AWS Kinesis Flashcards
What is AWS Kinesis
Kinesis is a managed “data streaming” service. It is great for application logs, metrics, IoT, real time big data, streaming processing frameworks (Spark, NiFi)
The data streamed is automatically replicated synchronously to 3 AZ
What are the 3 applications under Kinesis and what are they used for
- Kinesis Streams: low latency streaming ingest at scale
- Kinesis Analytics: perform real-time analytics on streams using SQL
- Kinesis Firehose: load streams into S3, Redshift, ElasticSearch & Splunk
How does Kinesis Streams work
Streams are divided in ordered Shards / Partitions
Producers -> Shards (1,2,3) -> Consumers
Data retention is 24 hours by default, can go up to 365 days
Ability to reprocess / replay data
Multiple applications can consume the same stream
* Real-time processing with scale of throughput
* Once data is inserted in Kinesis, it can’t be deleted (immutability). This is the main difference between SQS and Kinesis.

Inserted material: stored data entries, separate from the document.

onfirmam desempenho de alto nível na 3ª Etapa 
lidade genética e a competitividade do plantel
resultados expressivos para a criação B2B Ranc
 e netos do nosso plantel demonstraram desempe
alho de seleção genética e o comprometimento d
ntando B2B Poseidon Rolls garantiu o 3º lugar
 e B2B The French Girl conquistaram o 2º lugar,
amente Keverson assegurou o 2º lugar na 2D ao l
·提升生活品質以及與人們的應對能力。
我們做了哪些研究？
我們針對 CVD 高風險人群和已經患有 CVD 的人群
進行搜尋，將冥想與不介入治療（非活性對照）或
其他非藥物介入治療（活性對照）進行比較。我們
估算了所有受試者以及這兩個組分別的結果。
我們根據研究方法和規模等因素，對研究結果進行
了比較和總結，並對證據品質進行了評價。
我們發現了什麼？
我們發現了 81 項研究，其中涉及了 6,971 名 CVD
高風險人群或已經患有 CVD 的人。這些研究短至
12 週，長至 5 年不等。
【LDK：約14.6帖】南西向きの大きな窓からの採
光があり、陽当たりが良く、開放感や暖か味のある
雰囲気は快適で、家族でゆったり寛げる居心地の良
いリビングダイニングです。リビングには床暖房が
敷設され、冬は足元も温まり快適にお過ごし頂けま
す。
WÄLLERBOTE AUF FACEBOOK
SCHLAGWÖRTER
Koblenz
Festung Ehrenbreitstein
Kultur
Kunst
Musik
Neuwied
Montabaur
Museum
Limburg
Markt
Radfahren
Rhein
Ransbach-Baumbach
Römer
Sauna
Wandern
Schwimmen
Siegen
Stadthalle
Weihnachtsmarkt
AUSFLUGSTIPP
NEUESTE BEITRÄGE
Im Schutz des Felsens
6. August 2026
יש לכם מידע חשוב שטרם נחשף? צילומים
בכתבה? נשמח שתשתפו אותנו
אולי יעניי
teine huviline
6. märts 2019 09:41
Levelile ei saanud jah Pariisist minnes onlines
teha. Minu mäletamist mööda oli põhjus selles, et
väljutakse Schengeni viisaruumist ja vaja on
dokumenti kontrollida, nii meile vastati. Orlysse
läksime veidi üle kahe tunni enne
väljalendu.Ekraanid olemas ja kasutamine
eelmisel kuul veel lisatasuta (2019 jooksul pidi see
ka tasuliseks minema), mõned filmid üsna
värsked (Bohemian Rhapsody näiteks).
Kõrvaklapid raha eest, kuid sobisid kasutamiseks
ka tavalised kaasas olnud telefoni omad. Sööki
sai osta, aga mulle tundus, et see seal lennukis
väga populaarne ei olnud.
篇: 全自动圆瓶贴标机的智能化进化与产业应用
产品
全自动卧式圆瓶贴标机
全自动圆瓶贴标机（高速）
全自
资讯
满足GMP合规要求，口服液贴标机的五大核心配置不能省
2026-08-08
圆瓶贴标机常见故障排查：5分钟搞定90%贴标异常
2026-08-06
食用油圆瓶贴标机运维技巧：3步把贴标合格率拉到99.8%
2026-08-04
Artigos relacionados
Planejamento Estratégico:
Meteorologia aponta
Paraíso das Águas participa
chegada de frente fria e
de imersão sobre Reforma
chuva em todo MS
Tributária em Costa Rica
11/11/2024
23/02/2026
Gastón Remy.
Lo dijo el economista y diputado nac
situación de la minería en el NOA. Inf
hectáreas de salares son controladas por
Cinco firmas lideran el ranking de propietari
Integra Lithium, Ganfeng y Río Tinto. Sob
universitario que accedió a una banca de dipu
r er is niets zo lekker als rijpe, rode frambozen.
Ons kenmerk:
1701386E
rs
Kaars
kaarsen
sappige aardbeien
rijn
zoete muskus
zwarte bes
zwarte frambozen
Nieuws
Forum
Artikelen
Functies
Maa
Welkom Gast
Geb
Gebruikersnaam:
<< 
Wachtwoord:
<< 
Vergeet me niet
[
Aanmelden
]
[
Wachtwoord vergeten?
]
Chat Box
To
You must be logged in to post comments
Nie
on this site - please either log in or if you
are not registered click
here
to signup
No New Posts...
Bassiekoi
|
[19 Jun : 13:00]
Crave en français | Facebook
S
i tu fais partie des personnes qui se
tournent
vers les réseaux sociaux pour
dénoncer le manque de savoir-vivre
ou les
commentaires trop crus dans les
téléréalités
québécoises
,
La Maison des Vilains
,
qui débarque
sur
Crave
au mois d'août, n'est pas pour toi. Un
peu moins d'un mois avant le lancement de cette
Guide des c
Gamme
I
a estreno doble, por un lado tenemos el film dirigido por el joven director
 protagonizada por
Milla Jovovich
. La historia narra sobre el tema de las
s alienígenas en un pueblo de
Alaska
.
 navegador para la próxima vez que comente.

Messages in SQS can be deleted
Explain Kinesis Streams Shards
Two modes for capacity:
* On-demand: no capacity planning, Kinesis scales shards automatically
* Provisioned: you manage the shards over time
- Batching available or send messages one at a time
- The number of shards can evolve over time (reshard / merge)
- Records are ordered per shard
What are Kinesis producers and consumers
Kinesis Producers
* AWS SDK: simple producer
* Kinesis Producer Library (KPL):
batch, compression, retries, C++,
Java
* Kinesis Agent: For EC2s
Kinesis Consumers
* AWS SDK: simple consumer
* Lambda: (through Event source mapping)
* KCL: checkpointing, coordinated reads
What are some limits with Kinesis Data Streams
Producer:
* 1MB/s or 1000 messages/s at write PER SHARD
* “ProvisionedThroughputException” otherwise
Consumer Classic:
* 2MB/s at read PER SHARD across all consumers
* 5 API calls per second PER SHARD across all consumers
Consumer Enhanced Fan-Out:
* 2MB/s at read PER SHARD, PER ENHANCED CONSUMER
* No API calls needed (push model)
Data Retention:
* 24 hours data retention by default
* Can be extended to 365 days